またM4アーキテクチャでは、チップの接続方法や効率性に関して、現在のUltra設計とは互換性のない変更が加えられている可能性もあります。そのため、M4 Ultraを開発するためには、単なる接続以上の大規模な再設計が必要になるかもしれません。

プロフェッショナルユーザーへの影響

この決定は、プロフェッショナルユーザーにどのような影響を与えるでしょうか。最も重要な点は、M3 Ultraが依然として非常に強力なチップであり、多くのプロフェッショナルユーザーのニーズを満たすことができるということです。

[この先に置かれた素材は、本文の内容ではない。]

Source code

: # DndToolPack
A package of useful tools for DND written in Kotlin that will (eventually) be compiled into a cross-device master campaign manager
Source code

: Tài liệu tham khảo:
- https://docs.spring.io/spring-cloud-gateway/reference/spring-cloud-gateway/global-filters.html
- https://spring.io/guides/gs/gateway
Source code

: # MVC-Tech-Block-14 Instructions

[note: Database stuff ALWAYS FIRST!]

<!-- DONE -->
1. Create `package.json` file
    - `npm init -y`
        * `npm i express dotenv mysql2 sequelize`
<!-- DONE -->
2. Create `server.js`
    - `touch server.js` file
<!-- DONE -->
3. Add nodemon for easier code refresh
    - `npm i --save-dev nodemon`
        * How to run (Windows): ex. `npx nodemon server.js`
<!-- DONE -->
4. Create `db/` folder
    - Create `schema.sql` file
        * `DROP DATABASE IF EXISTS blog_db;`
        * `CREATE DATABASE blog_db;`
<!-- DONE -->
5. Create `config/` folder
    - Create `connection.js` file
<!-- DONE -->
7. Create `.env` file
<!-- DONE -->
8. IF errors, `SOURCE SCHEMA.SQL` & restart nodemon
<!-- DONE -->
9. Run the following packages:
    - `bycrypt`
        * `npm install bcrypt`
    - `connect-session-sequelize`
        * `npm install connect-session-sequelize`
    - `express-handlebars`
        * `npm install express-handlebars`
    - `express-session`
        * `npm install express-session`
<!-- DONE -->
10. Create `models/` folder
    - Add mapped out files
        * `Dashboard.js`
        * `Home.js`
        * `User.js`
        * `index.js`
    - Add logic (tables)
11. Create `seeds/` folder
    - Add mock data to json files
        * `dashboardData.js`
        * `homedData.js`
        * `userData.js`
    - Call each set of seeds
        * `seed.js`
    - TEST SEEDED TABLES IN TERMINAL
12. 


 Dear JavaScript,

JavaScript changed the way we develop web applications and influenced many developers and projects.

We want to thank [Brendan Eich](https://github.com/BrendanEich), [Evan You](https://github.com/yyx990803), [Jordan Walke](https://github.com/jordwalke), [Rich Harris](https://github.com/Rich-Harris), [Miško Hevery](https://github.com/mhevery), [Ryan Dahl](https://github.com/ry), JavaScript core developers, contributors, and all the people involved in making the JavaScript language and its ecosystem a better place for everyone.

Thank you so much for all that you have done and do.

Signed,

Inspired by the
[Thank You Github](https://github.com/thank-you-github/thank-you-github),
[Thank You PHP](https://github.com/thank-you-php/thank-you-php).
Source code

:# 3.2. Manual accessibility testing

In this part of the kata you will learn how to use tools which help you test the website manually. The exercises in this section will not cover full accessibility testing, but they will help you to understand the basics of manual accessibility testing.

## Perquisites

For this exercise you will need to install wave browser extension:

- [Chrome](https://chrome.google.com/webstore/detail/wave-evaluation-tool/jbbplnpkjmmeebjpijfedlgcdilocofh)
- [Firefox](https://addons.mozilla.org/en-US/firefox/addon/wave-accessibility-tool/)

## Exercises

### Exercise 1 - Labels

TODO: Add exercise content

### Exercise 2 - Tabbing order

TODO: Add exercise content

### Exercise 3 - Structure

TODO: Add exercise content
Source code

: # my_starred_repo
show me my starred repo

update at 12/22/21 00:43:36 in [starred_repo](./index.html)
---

しかし、常に最新のテクノロジーを求めるユーザーにとっては、Mac StudioのハイエンドモデルがM3世代を使用していることに失望を感じるかもしれません。特に、AIや機械学習など、M4世代で大幅に強化された特定の作業に焦点を当てているユーザーは、ハイエンドモデルでもM4の恩恵を受けたいと考えるでしょう。

Appleのチップ戦略の将来

Appleの今回の発言は、同社のチップ戦略の将来について重要な示唆を与えてくれます。Appleは市場の需要と開発リソースのバランスを取りながら、チップラインナップを調整していく方針であることが明らかになりました。

今後は、おそらくUltraチップは特定の世代でのみ提供され、他の世代ではMaxチップが最上位となるパターンが確立されるでしょう。これにより、Appleは開発リソースをより効率的に配分し、実際の市場需要に合ったチップを提供することができます。

また、この戦略変更により、Mac StudioとMac Proの差別化がより明確になる可能性もあります。Mac Proは最新かつ最高性能のチップを常に搭載する一方、Mac Studioは性能と価格のバランスが取れたプロフェッショナル向けオプションとして位置づけられるかもしれません。

まとめ

AppleのM3 Ultra発表とUltraチップに関する発言は、同社のチップ戦略における重要な転換点を示しています。
すべての世代でUltraチップを提供する必要はないという判断は、リソースの効率的な配分と実際の市場需要に基づいたものと考えられます。

M3 UltraとM4 Maxを搭載した新しいMac Studioは、異なるプロフェッショナルユーザーのニーズに対応するための戦略的な製品ラインナップとなっています。
今後のAppleシリコン戦略がどのように進化していくのか、引き続き注目していく価値があるでしょう。